David Sedaris: Naked

The title essay in this collection is about Sedaris confronting his fear of his own body image by visiting a nudist colony. For Kidd,  it was an excuse to design a book you could literally take the pants off of–the book itself has a picture of a skeleton, covered by a sheath pictured with a pair of underpants. Sedaris apparently loved it for being able to daub bawdy doodles over the skeleton at book signings.

Augusten Burroughs: Dry

This book was about the author confronting alcoholism, and so Kidd wanted to create a sense of “typography in denial: it’s lying, desperately, hopelessly, the way an alcoholic would.” He printed out some type on an Epson printer, taped it on a wall, and then threw a bucket of water on it. The printer put spot gloss on the dripping ink on the press and that, he said was that. Apparently, Burroughs himself watched a lady take a copy of the book to a cashier in a bookstore. “This one’s ruined!” The reply: “I know lady, they all came in that way.” You can tell this thrilled Kidd.

Osamu Tezuka: Buddha

“A book cover is a distillation, a haiku, if you will, of the story.” For this eight volume epic life of the Buddha, the story visually tells the tale, literally, on the shelf, via the books’ spines.

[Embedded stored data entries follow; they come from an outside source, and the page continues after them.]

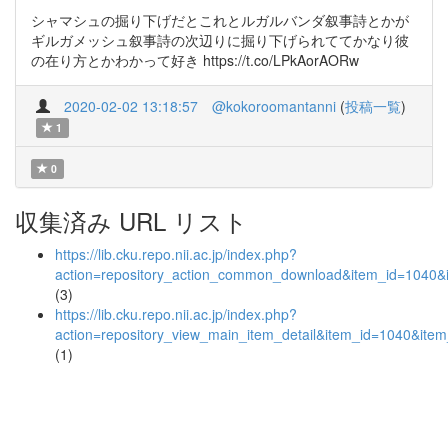
シャマシュの掘り下げだとこれとルガルバンダ叙事詩とかが
ギルガメッシュ叙事詩の次辺りに掘り下げられててかなり彼
の在り方とかわかって好き https://t.co/LPkAorAORw
2020-02-02 13:18:57
@kokoroomantanni
(
投稿一覧
)
1
0
収集済み URL リスト
https://lib.cku.repo.nii.ac.jp/index.php?
action=repository_action_common_download&item_id=1040&i
(3)
https://lib.cku.repo.nii.ac.jp/index.php?
action=repository_view_main_item_detail&item_id=1040&it
(1)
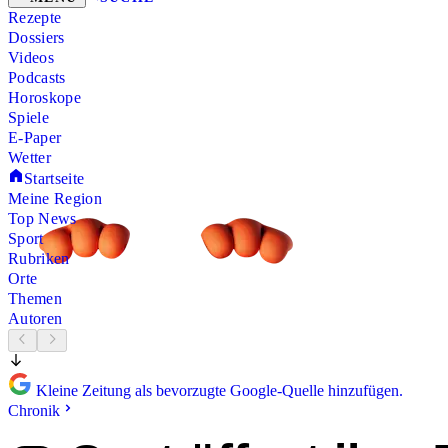
Rezepte
Dossiers
Videos
Podcasts
Horoskope
Spiele
E-Paper
Wetter
Startseite
Meine Region
Top News
Sport
Rubriken
Orte
Themen
Autoren
Kleine Zeitung als bevorzugte Google-Quelle hinzufügen.
Chronik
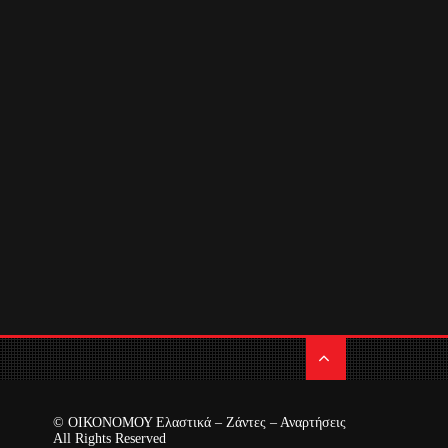
© ΟΙΚΟΝΟΜΟΥ Ελαστικά – Ζάντες – Αναρτήσεις
All Rights Reserved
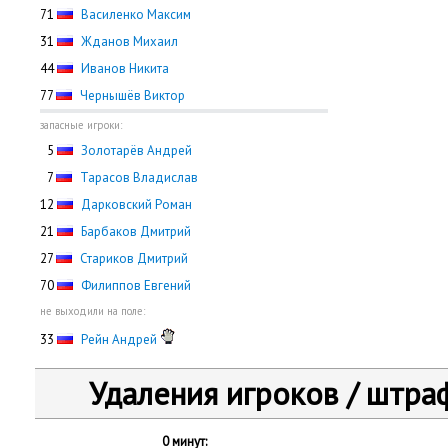
71
Василенко Максим
31
Жданов Михаил
44
Иванов Никита
77
Чернышёв Виктор
запасные игроки:
0
5
Золотарёв Андрей
0
7
Тарасов Владислав
12
Дарковский Роман
21
Барбаков Дмитрий
27
Стариков Дмитрий
70
Филиппов Евгений
не выходили на поле:
33
Рейн Андрей
Удаления игроков / штра
0 минут:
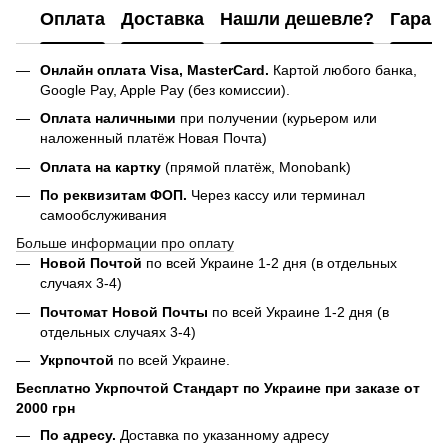
Оплата
Доставка
Нашли дешевле?
Гаран
Онлайн оплата Visa, MasterCard.
Картой любого банка,
Google Pay, Apple Pay (без комиссии).
Оплата наличными
при получении (курьером или
наложенный платёж Новая Почта)
Оплата на картку
(прямой платёж, Monobank)
По реквизитам ФОП.
Через кассу или терминал
самообслуживания
Больше информации про оплату
Новой Почтой
по всей Украине 1-2 дня (в отдельных
случаях 3-4)
Почтомат Новой Почты
по всей Украине 1-2 дня (в
отдельных случаях 3-4)
Укрпочтой
по всей Украине.
Бесплатно Укрпочтой Стандарт по Украине при заказе от
2000 грн
По адресу.
Доставка по указанному адресу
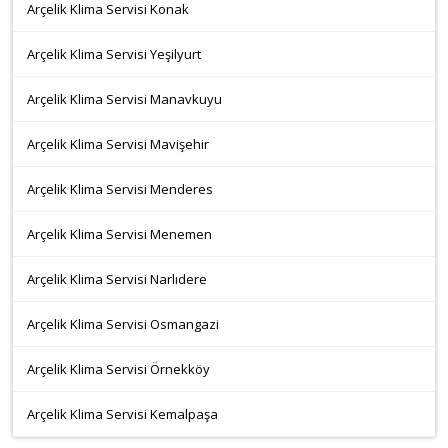
Arçelik Klima Servisi Konak
Arçelik Klima Servisi Yeşilyurt
Arçelik Klima Servisi Manavkuyu
Arçelik Klima Servisi Mavişehir
Arçelik Klima Servisi Menderes
Arçelik Klima Servisi Menemen
Arçelik Klima Servisi Narlıdere
Arçelik Klima Servisi Osmangazi
Arçelik Klima Servisi Örnekköy
Arçelik Klima Servisi Kemalpaşa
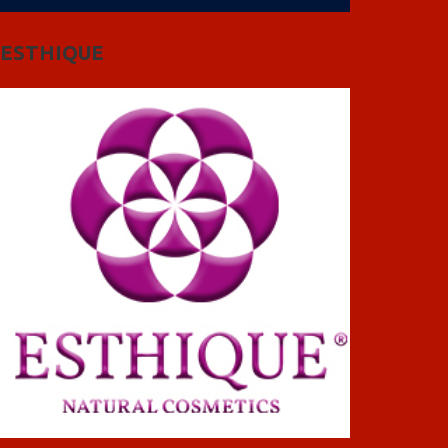
ESTHIQUE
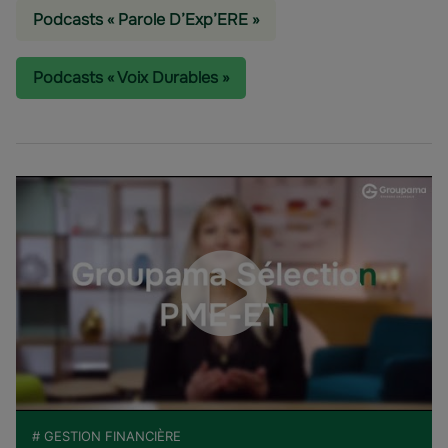
Podcasts « Parole D’Exp’ERE »
Podcasts « Voix Durables »
# GESTION FINANCIÈRE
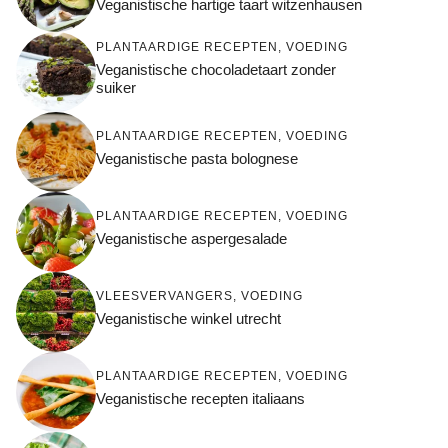
Veganistische hartige taart witzenhausen
PLANTAARDIGE RECEPTEN
,
VOEDING
Veganistische chocoladetaart zonder
suiker
PLANTAARDIGE RECEPTEN
,
VOEDING
Veganistische pasta bolognese
PLANTAARDIGE RECEPTEN
,
VOEDING
Veganistische aspergesalade
VLEESVERVANGERS
,
VOEDING
Veganistische winkel utrecht
PLANTAARDIGE RECEPTEN
,
VOEDING
Veganistische recepten italiaans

Orhan Pamuk: My Name Is Red

This one was a puzzle. And so Kidd deconstructed the story and placed it around the cover. The clandestine lovers are there on the spine; the sultan peeks out on one side of the cover; there they are getting found out. “Now we have to open [the book] to find out what will happen next. Try experiencing that on a kindle!” he adds, to great applause.

It’s not that he’s against e-books, he adds. They bring ease, convenience, portability — but something is lost without books. “Tradition, sensual experience, the comfort of ‘thinginess,’ a little bit of humanity.” And, he adds, “I am all for the iPad. But trust me, smelling it will get you nowhere.”

Haruki Murakami 1Q84

This 900-page book “is as weird as it is compelling. There’s a climactic scene where hordes of tiny people emerge from the mouth of a girl and cause a German shepherd to explode. It’s not exactly Jackie Collins.” Nonetheless, Kidd played with the idea of parallel planes of existence literally, with multiple covers overlapping and influencing each other. “The object itself invited exploration, interaction, consideration, and touch. And it paid off: it debuted at #2 on the New York Times bestseller list, unheard of for our publisher and for the author.”

“If we do our job right great art can be great business,” Kidd concludes, before picking up a copy of 1Q84 and adding that for him, “the story looks like this.” He brandishes the book and leaves the stage to great applause.